Unveiling the role of cellular dormancy in cancer progression and recurrence.

Abstract

Cellular dormancy is a major contributor to cancer progression and recurrence. This review explores recent findings on the molecular mechanisms implicated in cancer dormancy and investigates potential strategies to improve therapeutic interventions. Research on cancer dormancy reveals a complex and multifaceted phenomenon. Providing a latent reservoir of tumor cells with reduced proliferation and enhanced drug-tolerance, dormant cancer cells emerge from a clonally diverse population after therapy or at metastatic sites. These cells exhibit distinct transcriptional and epigenetic profiles, involving the downregulation of Myc and mechanistic target of rapamycin (mTOR) pathways, and the induction of autophagy.

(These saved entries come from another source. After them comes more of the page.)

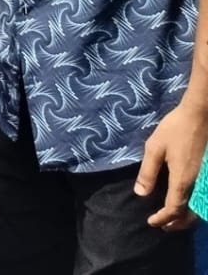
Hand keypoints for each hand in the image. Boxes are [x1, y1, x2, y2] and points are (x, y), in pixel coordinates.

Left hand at [137, 99, 207, 230]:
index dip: (163, 218)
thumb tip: (141, 194)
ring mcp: (206, 181)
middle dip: (177, 223)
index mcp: (183, 180)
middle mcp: (198, 185)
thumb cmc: (176, 129)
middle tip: (162, 226)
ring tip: (173, 219)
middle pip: (191, 214)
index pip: (174, 209)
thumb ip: (148, 172)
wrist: (201, 115)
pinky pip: (203, 199)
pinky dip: (195, 208)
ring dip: (187, 218)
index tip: (151, 222)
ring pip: (200, 209)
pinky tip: (186, 204)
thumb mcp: (155, 148)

Senescence traits, under the control of factors such as p53, also contribute significantly. The tumor microenvironment can either promote or prevent dormancy establishment, notably through the involvement of T and NK cells within the dormant tumor niche. Strategies to combat dormancy-related relapse include direct elimination of dormant tumor cells, sustaining dormancy to prolong survival, or awakening dormant cells to re-sensitize them to antiproliferative drugs. Improving our understanding of cancer dormancy at primary and secondary sites provides valuable insights into patient care and relapse prevention.